Désiré Sic est fier de monter en grade, de recevoir des décorations, d’être remarqué par la revue L’Illustration. Il en est de même pour Fernande. Le gradé fait collection de souvenirs de guerre, fusils, casques allemands, qui s’ajoutent à une collection déjà constituée au Maroc. Le patriotisme du couple est affirmé à plusieurs reprises : il est question de chasser les Boches, de gagner la guerre. Sur plusieurs pages, le lieutenant Sic exprime sa certitude du succès de l’offensive Nivelle du printemps 1917. Une lettre annonce qu’il sera à Laon, puis il est obligé d’admettre qu’il se faisait des illusions. Le 1er janvier 1916, il avait cependant lancé le cri « Vivement la fin de cette guerre ! » Le 29 septembre de la même année, Fernande écrit à son tour : « On se demande quand finira ce carnage. » Elle avait envisagé, si son enfant était une fille, de l’appeler Joffrette, mais Désiré manquait d’enthousiasme pour ce prénom qui aurait été difficile à porter. Le couple échangeait des critiques des « embusqués » restant au Maroc ou obtenant de s’y faire nommer ; cependant Désiré faisait dès la fin de 1915 des démarches dans le même sens. Démarches couronnées de succès, mais la mort de leur fils victime de fièvres mal soignées allait culpabiliser durablement les parents.
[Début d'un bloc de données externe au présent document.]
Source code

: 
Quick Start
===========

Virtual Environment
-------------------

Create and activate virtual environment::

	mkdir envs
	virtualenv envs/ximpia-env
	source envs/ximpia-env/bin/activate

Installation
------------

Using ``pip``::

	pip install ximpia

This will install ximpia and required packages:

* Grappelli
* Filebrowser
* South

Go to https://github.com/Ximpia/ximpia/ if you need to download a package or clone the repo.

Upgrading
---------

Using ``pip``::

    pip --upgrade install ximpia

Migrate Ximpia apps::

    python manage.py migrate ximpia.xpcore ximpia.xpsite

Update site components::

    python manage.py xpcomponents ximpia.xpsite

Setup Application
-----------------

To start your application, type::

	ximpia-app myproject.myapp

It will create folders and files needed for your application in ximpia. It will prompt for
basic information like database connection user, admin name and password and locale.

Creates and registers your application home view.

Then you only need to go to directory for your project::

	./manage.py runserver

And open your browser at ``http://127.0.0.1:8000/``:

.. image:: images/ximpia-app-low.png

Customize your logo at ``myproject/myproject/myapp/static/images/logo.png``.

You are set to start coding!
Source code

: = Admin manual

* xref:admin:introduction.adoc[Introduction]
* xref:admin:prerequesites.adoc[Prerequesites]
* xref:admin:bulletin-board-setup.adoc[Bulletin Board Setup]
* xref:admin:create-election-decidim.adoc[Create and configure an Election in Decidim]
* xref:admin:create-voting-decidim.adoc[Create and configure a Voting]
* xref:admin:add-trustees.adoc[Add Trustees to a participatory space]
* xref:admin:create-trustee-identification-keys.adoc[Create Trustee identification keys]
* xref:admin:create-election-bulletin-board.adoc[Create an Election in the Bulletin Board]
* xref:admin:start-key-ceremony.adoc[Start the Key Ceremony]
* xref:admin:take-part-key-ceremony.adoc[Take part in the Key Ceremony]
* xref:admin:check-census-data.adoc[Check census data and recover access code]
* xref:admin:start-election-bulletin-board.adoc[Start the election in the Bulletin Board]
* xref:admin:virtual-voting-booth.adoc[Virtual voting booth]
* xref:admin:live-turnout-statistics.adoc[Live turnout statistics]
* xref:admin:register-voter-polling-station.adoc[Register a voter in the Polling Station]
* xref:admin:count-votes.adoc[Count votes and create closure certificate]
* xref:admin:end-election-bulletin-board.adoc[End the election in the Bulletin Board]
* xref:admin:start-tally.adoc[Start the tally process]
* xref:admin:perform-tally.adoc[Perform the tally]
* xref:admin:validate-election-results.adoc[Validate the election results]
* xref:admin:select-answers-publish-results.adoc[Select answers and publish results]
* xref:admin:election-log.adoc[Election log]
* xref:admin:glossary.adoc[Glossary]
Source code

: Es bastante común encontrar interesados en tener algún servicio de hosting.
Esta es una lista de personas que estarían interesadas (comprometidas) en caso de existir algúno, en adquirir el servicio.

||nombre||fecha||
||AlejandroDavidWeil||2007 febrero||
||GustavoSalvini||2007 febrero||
Les informations sur la guerre apparaissent rarement, mais on en découvre dans la masse de la correspondance. Désiré décrit certains travaux effectués par le génie : fortifier les tranchées ; établir une ligne téléphonique ; construire un abri ; couper les fils de fer lors d’une attaque ; creuser des mines sous les tranchées ennemies. Les officiers ont une cantine (et non un sac à dos), un cheval, une ordonnance. À Noël en 1914, les soldats de la légion étrangère chantent en plusieurs langues. De son côté, Fernande note qu’il y a des prisonniers allemands au Maroc d’abord, plus tard à Entrevaux. Des réfugiés belges sont allés jusqu’en Algérie. Elle signale les pèlerinages à Notre-Dame d’Afrique à Alger, et d’autres à Entrevaux, tandis que, dans les parages, en quelques jours du mois de mai 1916, Jeanne d’Arc est apparue à un petit berger, et la Vierge Marie à une petite bergère. Fernande ne montre aucune crédulité, et Désiré exprime son scepticisme.